Wat ik onder welbevinden op school versta*

     U vraagt mij wat ik denk van leerlingenwelbevinden op school. Dat is een controversieel onderwerp. En als een onderwerp controversieel is, heb ik er een mening over. Oké dan, dít is wat ik denk van welbevinden op school.

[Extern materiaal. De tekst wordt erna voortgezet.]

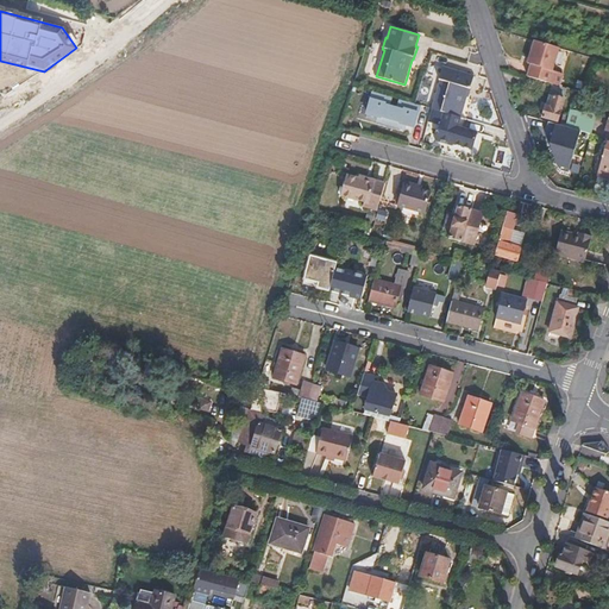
[(552,70),(559,48),(534,39),(527,63),(531,64),(527,76),(545,82),(550,70),(552,70)]
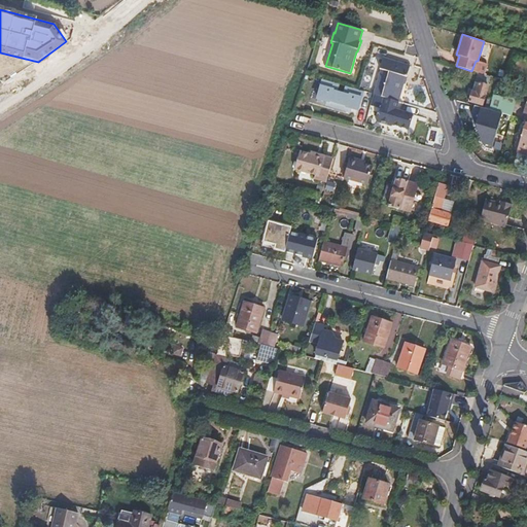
[(412,67),(409,65),(384,59),(380,70),(382,71),(375,95),(385,98),(399,103),(407,77),(409,77),(412,67)]
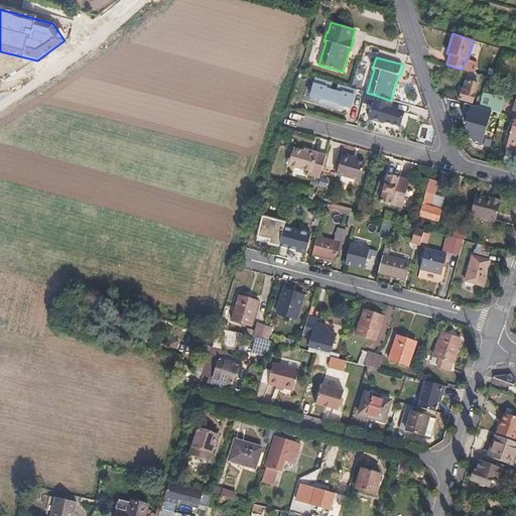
[(472,102),(480,75),(467,71),(459,98),(472,102)]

     Als u onder welbevinden op school verstaat, de eeuwige verwennerij, de nooit aflatende betutteling, de eindeloze debilisering, waarbij leerstof door spelletjes, en aandachtig opletten door groepswerkgetater en debatjes wordt vervangen; als u onder welbevinden verstaat dat de klas eruitziet als een cyberkroeg met bartafeltjes en zithoeken, waar niet het bier en de sterkedrank, maar de punten rijkelijk vloeien; als u bedoelt dat de kinderen pantoffeltjes aantrekken vooraleer te lezen uit boekjes die ‘aansluiten bij hun leefwereld’; als u bedoelt dat pen en potlood wijken voor hersenloos getik en geschuif op een iPad; als u bedoelt dat het schoolkind ‘gecoacht’ wordt als was het een voetballertje of een danseresje, in plaats van onderricht te worden in een schools vakgebied; dat dat schoolkind niet met vaste hand wordt geleid naar en op het nauwe pad der kennis, maar losgelaten en losgeslagen vanzelf vaardigheden en vaardigheidjes dient te verwerven; dat het niets moet wéten omdat het alles kan opzoeken; dat huiswerk en examens worden afgeschaft om bij teleurstellende cijfers de erbij horende teleurgestelde blikken en traantjes te vermijden – als u dát bedoelt met welzijn op school, dan ben ik er helemaal tégen.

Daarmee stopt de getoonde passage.